Using device_map='auto' for training

I was reading the tutorial for how to load large models for inference with accelerate (Handling big models for inference) and saw the note that device_map='auto' is not suitable for training because there are parts of the code wrapped in torch.no_grad contexts. My question is what specific parts actually require no_grad and in what settings do they apply?

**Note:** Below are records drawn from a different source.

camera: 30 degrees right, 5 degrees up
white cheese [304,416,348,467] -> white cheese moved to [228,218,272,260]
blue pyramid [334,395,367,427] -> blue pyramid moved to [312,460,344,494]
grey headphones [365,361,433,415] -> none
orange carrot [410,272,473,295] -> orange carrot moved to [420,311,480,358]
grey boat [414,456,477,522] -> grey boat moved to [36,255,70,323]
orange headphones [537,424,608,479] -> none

I went and tried device_map='auto' anyways to load a pretrained model across 2 GPUs and it seemed like it was still training as training loss decreased and weights were updated. However, given the warning in the docs, I’m not sure if the model was actually trained across all layers/batches/etc. Would it be possible to clarify the warning in the docs with a bit more specificity?

1 Like

Considering it’s a tutorial for inference, there is no mention of training because training is not supported. It is solely for its title: big model inference

We’re looking into a method for supporting training, however generally you’d want to use DeepSpeed or FSDP for this


Hi @muellerzr, thanks for the reply. I guess I had seen the note on training at the end of the “Run the model” section of the tutorial, it’s just a short blurb warning against using the feature for training. But the point is well taken that the intent of the feature is for inference and that ZeRO or FSDP are the officially supported methods right now.

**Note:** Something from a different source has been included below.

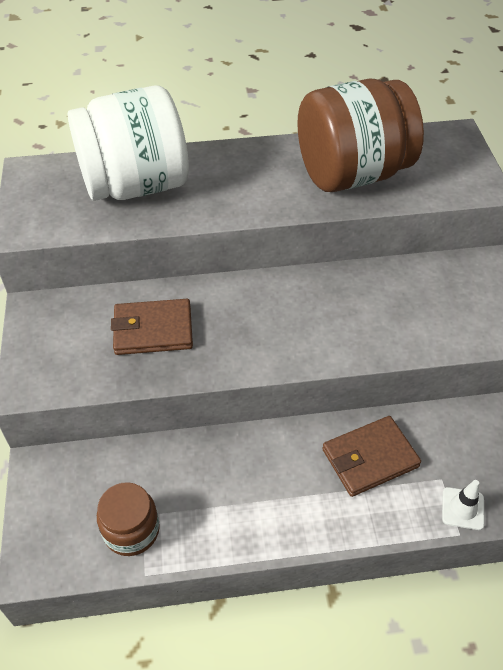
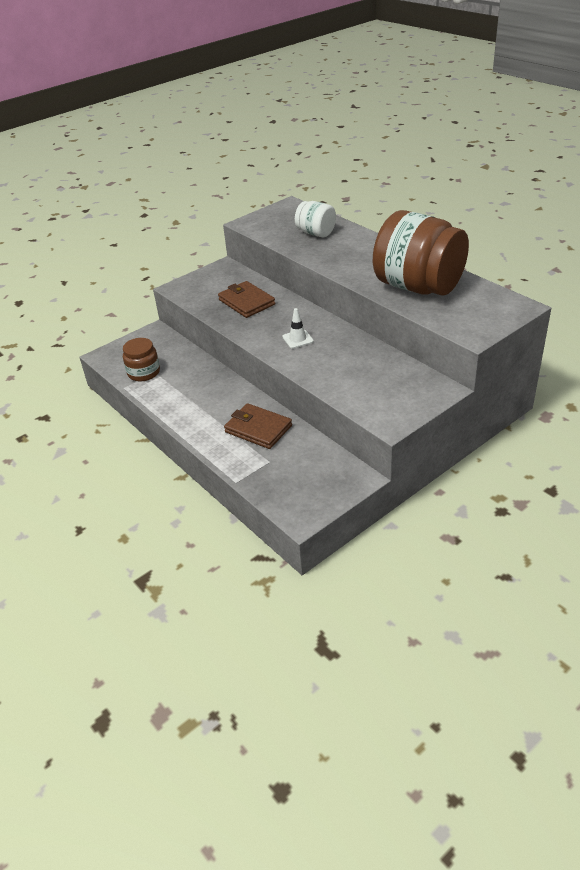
camera: 60 degrees right, 10 degrees down
white jar [68,85,189,201] -> white jar [295,201,336,237], size x0.50
white traffic cone [442,480,485,530] -> white traffic cone moved to [282,308,314,349]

My follow up question is why wouldn’t model parallelism across multiple GPUs work for training? I’m looking through the GPT2Model implementation specifically and saw there’s a pair of functions being deprecated for parallelizing/deparallelizing. While it’s probably not the same implementation as in from_pretrained(device_map='auto'), it seems the idea would still be to put the different layers onto different devices. Also in the forward function, there’s code for moving the intermediate tensors to the device of the distributed layers. This seems like the basic model parallelism paradigm with native torch, as suggested in this torch tutorial. It seems like backprop in torch should be able to handle this exact scenario, of distributed across multiple GPUs. Am I missing something?

edit: did some more reading through various docs/source files, is GPT2 specifically an exception to training with model parallelism? I saw a line in the multi gpu training doc that says:

:hugs: Transformers status: as of this writing none of the models supports full-PP. GPT2 and T5 models have naive MP support.

Hi @songs1 @muellerzr
Can i train my models using naive model parallelism by following the below steps:

  1. For loading model to multiple gpu’s (2 in my case), i use device_map=“auto” in from_pretrained method.
  2. To train the model i use trainer api, since trainer api documentation says that it supports multi-gpu training.

Would above steps result in successful training?